Whatever the final truth, it certainly intrigues someone like me who enjoys current affairs blogs and has observed the different ways individuals and blocs of individuals approach social problems. The most obvious example seems to be the difference which many women on one hand and many men approach asylum seeker policy, with women overt and intense on what occurs with refugee women and children, while men often tend to abstract more on wider issues that are not always recognised as factors contributing to large scale people movements. Women seem to regard men as as callous and tending to overlook the human toll of world affairs; men may see women as overly emotional and not geared to the big picture of what goes on here.

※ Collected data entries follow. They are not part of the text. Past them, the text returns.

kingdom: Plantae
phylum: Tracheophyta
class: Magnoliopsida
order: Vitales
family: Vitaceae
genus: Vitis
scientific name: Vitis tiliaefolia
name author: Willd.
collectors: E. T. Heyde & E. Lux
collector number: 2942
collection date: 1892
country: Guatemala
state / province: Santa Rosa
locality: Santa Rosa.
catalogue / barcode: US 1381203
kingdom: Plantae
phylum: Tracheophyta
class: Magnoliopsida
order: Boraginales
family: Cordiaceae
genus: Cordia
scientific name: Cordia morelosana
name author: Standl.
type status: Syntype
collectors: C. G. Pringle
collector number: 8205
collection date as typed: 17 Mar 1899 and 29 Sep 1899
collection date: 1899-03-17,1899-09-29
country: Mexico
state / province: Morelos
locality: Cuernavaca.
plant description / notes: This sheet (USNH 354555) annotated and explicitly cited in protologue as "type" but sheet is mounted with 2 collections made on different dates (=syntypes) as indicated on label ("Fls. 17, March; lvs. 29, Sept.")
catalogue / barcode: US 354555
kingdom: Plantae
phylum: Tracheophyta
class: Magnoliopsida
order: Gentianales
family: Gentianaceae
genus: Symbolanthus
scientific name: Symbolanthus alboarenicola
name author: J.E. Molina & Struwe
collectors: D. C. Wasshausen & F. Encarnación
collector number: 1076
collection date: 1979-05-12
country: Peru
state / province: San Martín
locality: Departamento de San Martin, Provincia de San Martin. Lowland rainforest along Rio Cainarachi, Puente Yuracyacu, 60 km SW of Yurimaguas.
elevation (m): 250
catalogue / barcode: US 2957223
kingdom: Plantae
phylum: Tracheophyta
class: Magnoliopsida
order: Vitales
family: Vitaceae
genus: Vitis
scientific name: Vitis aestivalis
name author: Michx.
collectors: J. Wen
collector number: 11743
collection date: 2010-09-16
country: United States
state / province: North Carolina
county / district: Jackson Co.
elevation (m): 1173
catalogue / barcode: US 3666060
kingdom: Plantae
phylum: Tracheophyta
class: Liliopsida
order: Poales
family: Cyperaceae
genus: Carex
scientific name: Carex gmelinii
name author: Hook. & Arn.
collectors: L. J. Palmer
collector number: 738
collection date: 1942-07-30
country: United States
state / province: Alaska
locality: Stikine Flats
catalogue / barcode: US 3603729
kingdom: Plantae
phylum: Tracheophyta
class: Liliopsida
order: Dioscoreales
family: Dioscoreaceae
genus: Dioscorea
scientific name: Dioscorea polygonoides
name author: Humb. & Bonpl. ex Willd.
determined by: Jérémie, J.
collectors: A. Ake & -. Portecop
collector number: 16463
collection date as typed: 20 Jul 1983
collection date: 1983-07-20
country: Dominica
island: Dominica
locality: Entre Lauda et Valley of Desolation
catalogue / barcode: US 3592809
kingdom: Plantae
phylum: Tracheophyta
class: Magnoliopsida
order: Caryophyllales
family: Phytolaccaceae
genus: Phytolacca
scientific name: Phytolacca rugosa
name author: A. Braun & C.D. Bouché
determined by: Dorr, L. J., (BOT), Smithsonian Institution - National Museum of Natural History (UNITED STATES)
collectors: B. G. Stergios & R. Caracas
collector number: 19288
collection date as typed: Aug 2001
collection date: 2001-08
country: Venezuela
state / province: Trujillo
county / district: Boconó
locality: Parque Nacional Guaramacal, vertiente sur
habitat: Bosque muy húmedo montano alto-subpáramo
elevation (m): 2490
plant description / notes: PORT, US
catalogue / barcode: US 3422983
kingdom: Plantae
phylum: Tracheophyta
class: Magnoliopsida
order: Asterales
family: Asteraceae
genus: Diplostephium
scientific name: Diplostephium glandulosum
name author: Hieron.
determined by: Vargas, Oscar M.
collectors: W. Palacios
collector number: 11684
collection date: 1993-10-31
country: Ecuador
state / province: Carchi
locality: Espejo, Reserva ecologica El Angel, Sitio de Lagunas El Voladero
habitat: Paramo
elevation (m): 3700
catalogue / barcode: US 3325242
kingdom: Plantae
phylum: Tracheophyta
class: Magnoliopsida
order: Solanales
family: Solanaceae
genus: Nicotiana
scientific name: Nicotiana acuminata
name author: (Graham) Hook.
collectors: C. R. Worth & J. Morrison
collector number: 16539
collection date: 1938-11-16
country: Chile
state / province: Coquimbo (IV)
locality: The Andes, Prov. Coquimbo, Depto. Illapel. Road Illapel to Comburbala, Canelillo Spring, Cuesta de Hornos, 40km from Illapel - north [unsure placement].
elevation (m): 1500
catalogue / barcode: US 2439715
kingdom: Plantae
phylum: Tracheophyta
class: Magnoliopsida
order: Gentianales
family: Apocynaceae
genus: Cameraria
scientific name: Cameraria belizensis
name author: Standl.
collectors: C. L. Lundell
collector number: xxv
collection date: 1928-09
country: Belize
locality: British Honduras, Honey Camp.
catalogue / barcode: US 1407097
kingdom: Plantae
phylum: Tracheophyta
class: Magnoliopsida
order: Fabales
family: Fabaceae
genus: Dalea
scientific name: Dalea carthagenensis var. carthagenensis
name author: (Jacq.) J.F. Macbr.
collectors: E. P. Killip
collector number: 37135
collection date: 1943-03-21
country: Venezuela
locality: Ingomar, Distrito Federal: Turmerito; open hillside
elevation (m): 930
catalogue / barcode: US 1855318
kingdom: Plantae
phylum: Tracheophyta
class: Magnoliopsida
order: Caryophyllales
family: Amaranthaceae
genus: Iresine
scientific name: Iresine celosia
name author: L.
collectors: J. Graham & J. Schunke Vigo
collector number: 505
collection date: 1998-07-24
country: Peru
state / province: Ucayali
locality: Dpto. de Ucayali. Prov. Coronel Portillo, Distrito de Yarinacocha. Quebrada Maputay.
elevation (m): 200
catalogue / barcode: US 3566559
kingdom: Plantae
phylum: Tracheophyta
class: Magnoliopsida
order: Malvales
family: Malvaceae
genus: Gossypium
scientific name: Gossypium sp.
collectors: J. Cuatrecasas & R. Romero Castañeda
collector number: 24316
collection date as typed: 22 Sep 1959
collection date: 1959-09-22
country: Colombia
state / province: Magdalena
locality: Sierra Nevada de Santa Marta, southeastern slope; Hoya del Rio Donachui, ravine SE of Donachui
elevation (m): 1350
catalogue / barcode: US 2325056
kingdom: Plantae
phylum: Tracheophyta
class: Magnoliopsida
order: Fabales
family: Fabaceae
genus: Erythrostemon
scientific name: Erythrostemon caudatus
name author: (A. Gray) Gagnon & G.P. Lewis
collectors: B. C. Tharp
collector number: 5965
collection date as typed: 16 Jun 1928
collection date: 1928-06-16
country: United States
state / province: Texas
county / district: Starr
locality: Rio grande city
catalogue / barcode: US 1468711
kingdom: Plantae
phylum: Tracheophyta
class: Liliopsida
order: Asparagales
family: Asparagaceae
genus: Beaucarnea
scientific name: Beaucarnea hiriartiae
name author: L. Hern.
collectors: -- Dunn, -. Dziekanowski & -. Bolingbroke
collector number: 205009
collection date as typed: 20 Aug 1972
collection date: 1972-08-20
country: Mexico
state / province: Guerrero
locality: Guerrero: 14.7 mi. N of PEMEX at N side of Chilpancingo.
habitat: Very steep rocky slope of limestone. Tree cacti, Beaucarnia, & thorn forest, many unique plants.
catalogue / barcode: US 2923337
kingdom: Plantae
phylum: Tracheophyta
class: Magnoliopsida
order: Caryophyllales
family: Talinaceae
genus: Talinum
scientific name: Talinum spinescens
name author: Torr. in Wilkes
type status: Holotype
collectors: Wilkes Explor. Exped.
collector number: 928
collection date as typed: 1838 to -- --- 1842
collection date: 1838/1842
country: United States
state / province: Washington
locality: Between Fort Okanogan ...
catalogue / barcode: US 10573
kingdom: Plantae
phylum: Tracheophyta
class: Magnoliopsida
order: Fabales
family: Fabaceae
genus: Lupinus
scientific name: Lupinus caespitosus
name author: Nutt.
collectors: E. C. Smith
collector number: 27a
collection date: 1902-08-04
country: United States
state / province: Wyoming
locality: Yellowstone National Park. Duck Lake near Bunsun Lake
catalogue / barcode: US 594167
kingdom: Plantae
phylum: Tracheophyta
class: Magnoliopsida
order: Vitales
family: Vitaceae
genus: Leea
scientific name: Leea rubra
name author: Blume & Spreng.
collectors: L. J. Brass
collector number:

I am of course speculating and reducing like a mad thing. I hope people understand the above musings, nothing definitive and scientific but just a subjective response to the piece.

I guess there are many things that seem curious as to some issues, such as Trump (or Hillary) for President ; different male to female responses to thing like Bill Clinton’s philanderings, or Julian Assange ‘s misfortunes say, or even the efficacy of Botoxing. In the end, what you must hope for are variant viewpoints and the patience to try and understand a context in which a given commenter might be arguing a point.

I have probably missed the point of this thread starter and will no doubt be told by all sorts of folk how this has come to pass and what it says about my brains, but I really am not trying to be doctrinaire on anything , so much as just musing
“out loud”on the thread starter…by all means fill me in if you think Ive missed the point, but don’t just blast me off ,say why, so I get whatever real point I should have got, also.

paul walter
paul walter
7 years ago

Nick, wow!… something actually happened in Adelaide. Got home before the weather hit and had an afternoon snooze, woke up to find the power gone eventually like, everywhere.

Mercifully I had kept a supply of candles for the day it was going to happen and had a gas stove’, so I was laughing really. Everything dark and quiet, like out in the country, except for the occasional muffled cavilings of neighbours in the street and it was beaut going for a walk later when it got boring, up to the bridge to survey from on high…everything out except a couple of street lights on the bridge and elsewhere.

End up sitting in the dark with the cat on lap when it all came back on.

Figuring out how it came to pass and how the system seemed not to able to cope better is the game unfolding…Frydenberg, grandstanding.. the Premier ducking and weaving like Cassius Clay; who says talking about the weather is boring or politics can’t be fun!

john Walker
7 years ago
Reply to  paul walter

We are in Burra, power was off for 19 hours and mobile phone is more off than on, and its very wet and cold. Not the best for plein air work , luckily we are well stocked with Clarke Shiraz :-)

paul walter
paul walter
7 years ago

Thing that worries me is, if they can’t get this right, what are the prospects concerning oil rigs in the Bight or nuclear dumps?